Task instructions
a - In the forum thread about toddler time-out, what three steps does AveryJessup say make time-out work best?
b - Extend the forum thread about toddler time-out, picking up right after its last sentence.
┌─ Text section
Sillylass79 Mon 24-Mar-14 00:07:04

Message withdrawn at poster's request.

AveryJessup Mon 24-Mar-14 00:16:56

Love the idea of glitter bottles reality. We are deep in the throes of Terrible Two tantrums right now and often I feel with DS that it is just a case of his emotions overwhelming him and he gets so wrapped up in the tantrum he can't listen any more.

I've been using some time-out strategies more often recently more as a way to calm DS down than as a punishment. Time-out seem most effective when I 1. acknowledge his feelings and 2. tell him he needs some time to calm down and then 3. explain why. I like the idea of glitter bottles as a means of distracting him enough to help him relax. Might borrow that one!

Paintyfingers Mon 24-Mar-14 00:24:27

We don't do either. I just explain firmly why what he is doing is wrong eg 'we do not hit. Hitting hurts people and is unkind'.

If I say no about something no always means no. We have firm boundaries and I think this works for him.

Goldenbear Mon 24-Mar-14 00:32:09

But time out for such a young child is completely unnecessary. I have a nearly 7 year old and nearly 3 year old, I have never put her in 'time out' and I don't accept her hurting others. I have explained to her in simple terms that it is not nice and she does comprehend this, particularly as she has got closer to three. She is one of the most placid toddlers I know and when we go to playgroups she never takes things off other children, hurts them, in fact she is likely to give stuff to the ones that are more grabby and moves on from the situation. I've noticed a strong correlation between the over zealous disciplinarians and the most difficult toddlers. I.e 'im going to count to 3 and then we will go' or 'Jack, you need to do this or You will have to sit over there for a bit'. jack, a bewildered 20 month old who seemingly has no comphrehension of these threats.
└─
┌─ Extracted data
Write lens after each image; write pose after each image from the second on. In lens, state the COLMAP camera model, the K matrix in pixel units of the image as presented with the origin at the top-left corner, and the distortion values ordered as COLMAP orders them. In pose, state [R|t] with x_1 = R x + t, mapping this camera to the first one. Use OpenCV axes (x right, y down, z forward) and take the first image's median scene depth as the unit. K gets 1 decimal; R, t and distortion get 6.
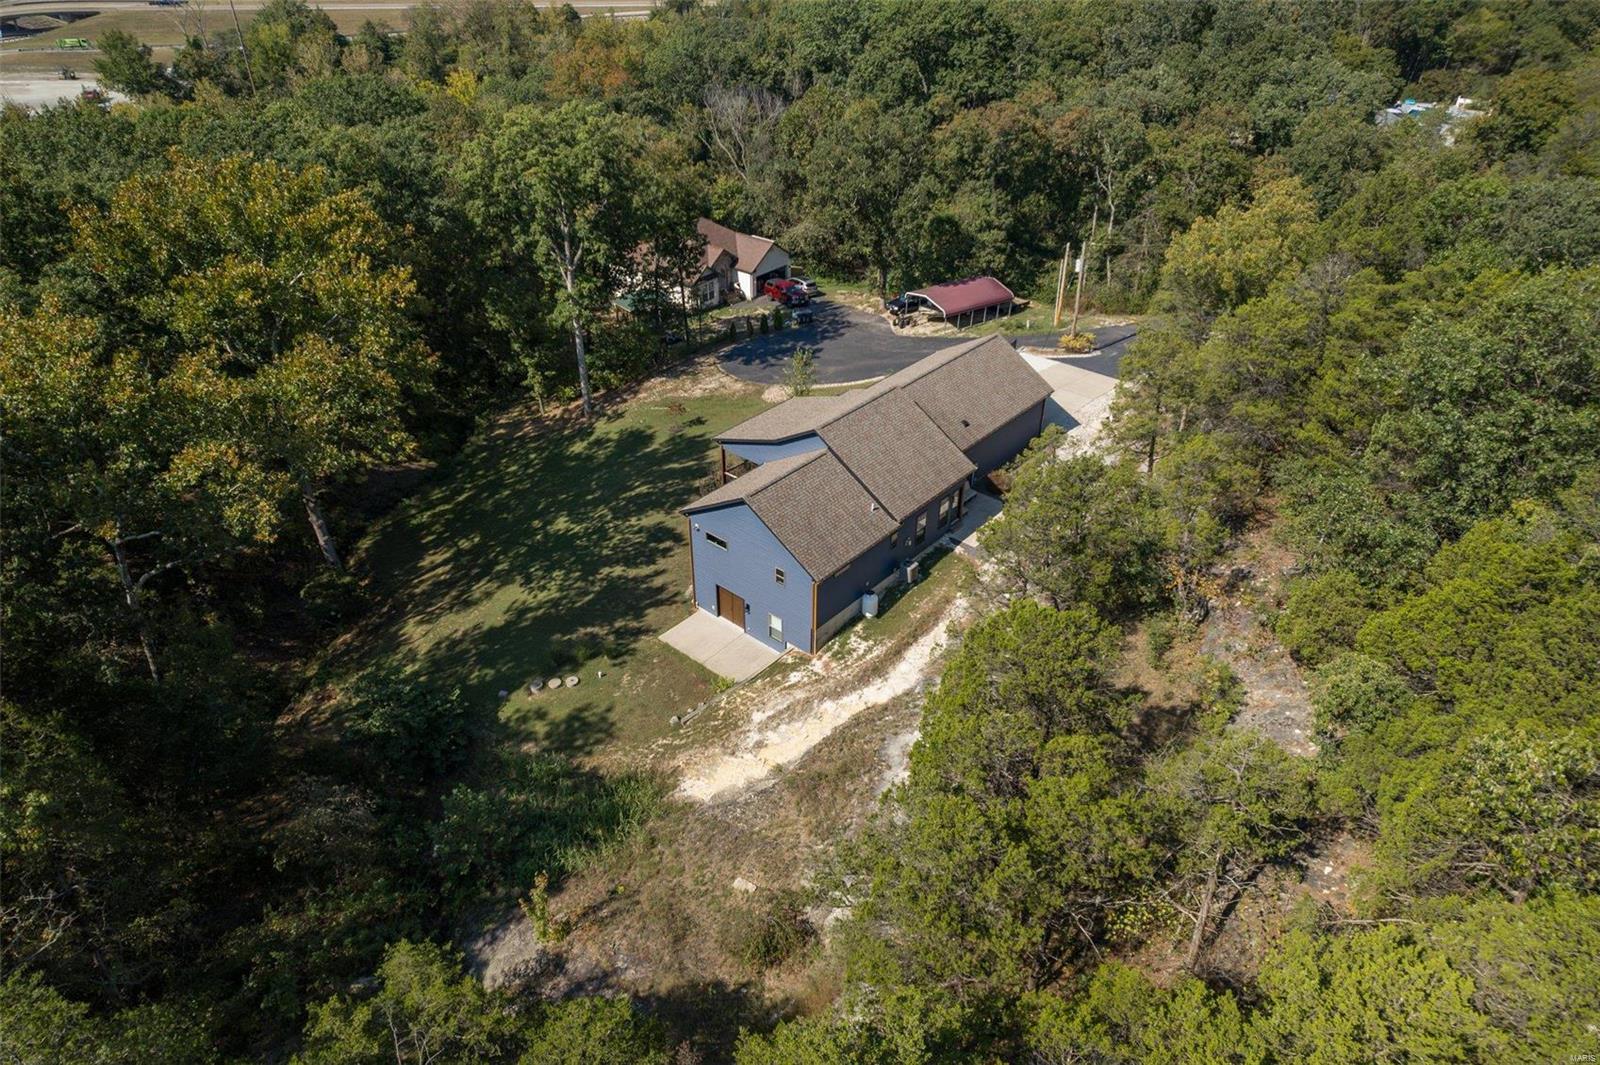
lens RADIAL K [[1034.3, 0, 828.5], [0, 1034.3, 530.8], [0, 0, 1]] dist [-0.040314, -0.000879]
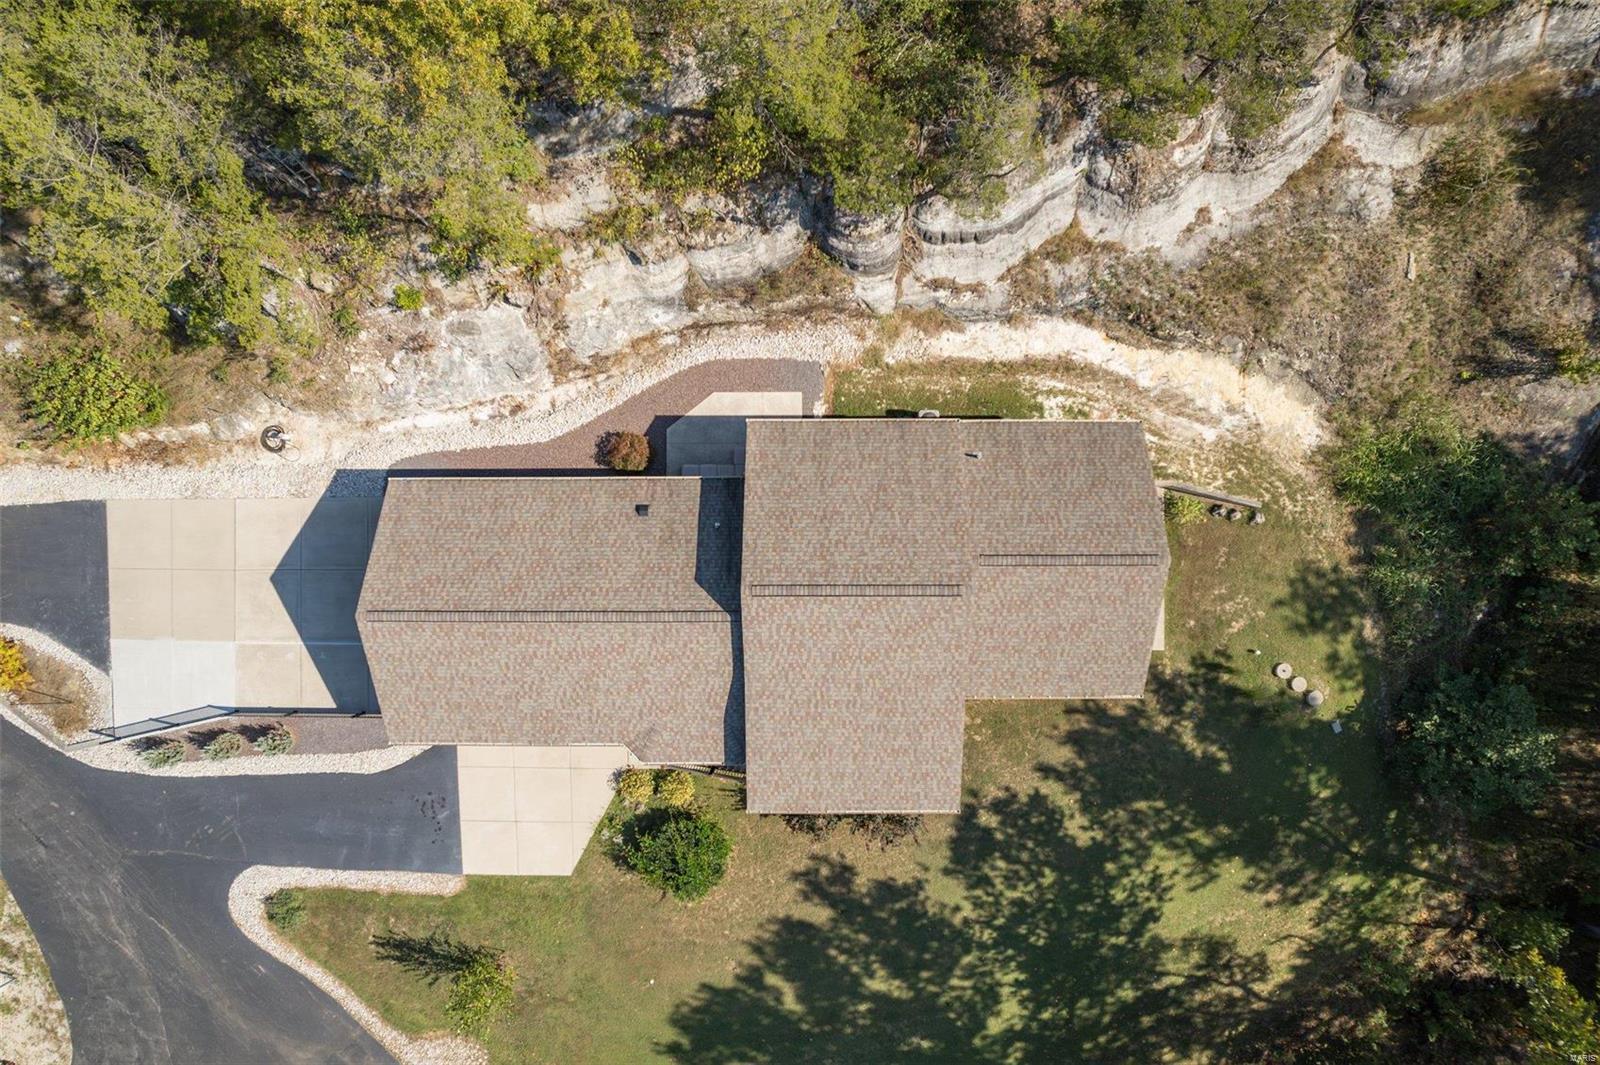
lens RADIAL K [[1034.3, 0, 828.5], [0, 1034.3, 530.8], [0, 0, 1]] dist [-0.040314, -0.000879]
pose [[-0.637457, -0.770364, -0.013694, 0.076667], [0.414013, -0.357467, 0.837144, -0.641445], [-0.649801, 0.527974, 0.546811, 0.733298]]
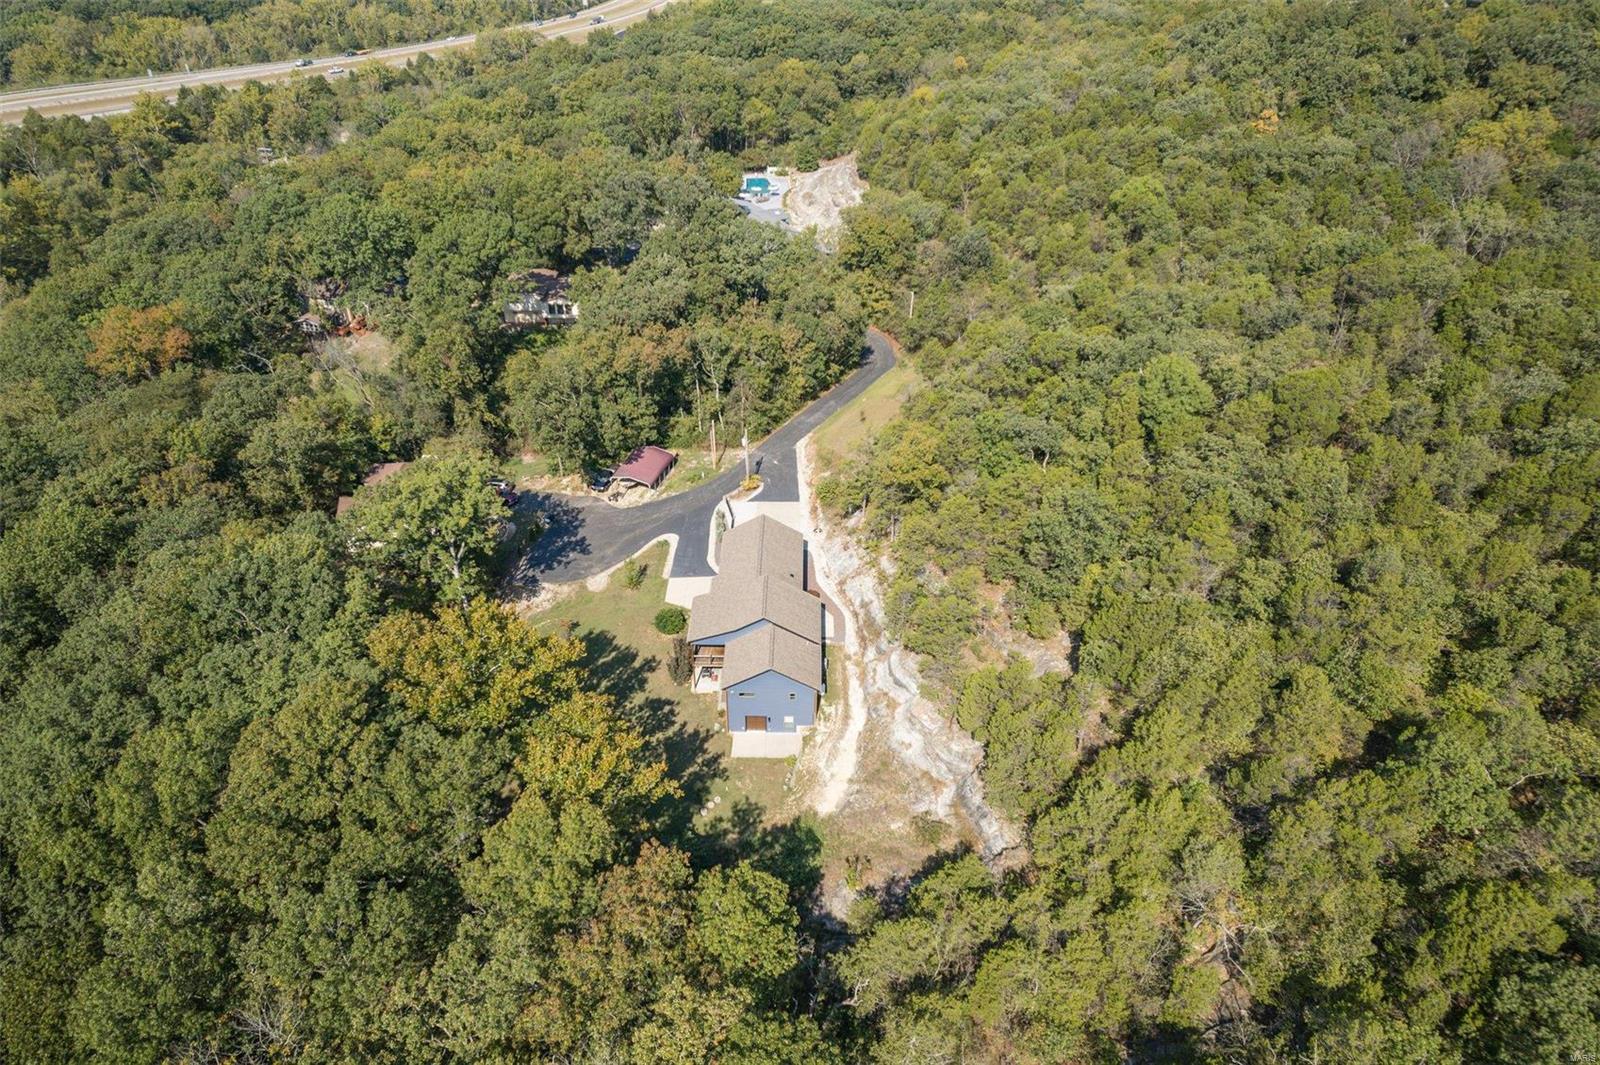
lens RADIAL K [[1034.3, 0, 828.5], [0, 1034.3, 530.8], [0, 0, 1]] dist [-0.040314, -0.000879]
pose [[0.766056, -0.360609, 0.532090, -0.906819], [0.338436, 0.930050, 0.143066, -0.494903], [-0.546461, 0.070482, 0.834514, -0.682093]]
└─
Replies
a - Acknowledging his feelings, telling him he needs some time to calm down, and then explaining why.

b -
My next door neighbour has a child one month older than mine and it is actually quite irritating listening to him drone on to his just turned 3 year old, who has a new baby sister of 4 weeks, about what is expected of him and if it doesn't happen he will go on the naughty spot. His expectations are ridiculous and the very young child may understand the words but it doesn't work. This child is always screaming blue murder as he is on the 'spot' yet again over some petty misdemeaner. Life is too short IMO for your 3 year old to be your adversary, I want to enjoy my children, I personally didn't have them for some kind of power trip. It's ridiculous, my DD is much better behaved and I really think its because I don't threaten her with consequences all day.

Equally, with my 7 year old I bowed to the pressures of expectations from friends with children the same age, who were using these discipline methods such as 'time out' and it just made everything a lot worse. He was easier when I abandoned these rubbish methods.

HopelessDei Mon 24-Mar-14 00:42:01

We have never done naughty step. I don't understand or like it. Anyway, if a child is well-behaved enough to actually sit on it, do they need it? confused

I am a strict parent btw. We have rules and high expectations. I just don't do that. I don't like it. I think it's embarrassing for a child and, for me, discipline should be about learning, understanding and wanting it do better next time.

We did sometimes put DS in his bedroom to sit on his bed and calm down for a few mins if he was tantrumming. I used to hold the handle of the door from the outside and tell him I would open it when he had calmed down. He had to stay calm while I counted to ten then I asked was he ready to make things better.

CheesyBadger Mon 24-Mar-14 00:43:10

Goldenbear I agree completely and don't do time out. I ask dd to calm down sometimes and talk to her about what is happening etc. so many friends rely on threats, bribes and timeout and it just doesn't seem to work, or at least doesn't address the root of the issue, rather only the behaviour.

HopelessDei Mon 24-Mar-14 00:44:35

And oh god I hate sticker charts.

andsmile Mon 24-Mar-14 00:47:50

did my first time out today it seemed to work. DD is 2, just.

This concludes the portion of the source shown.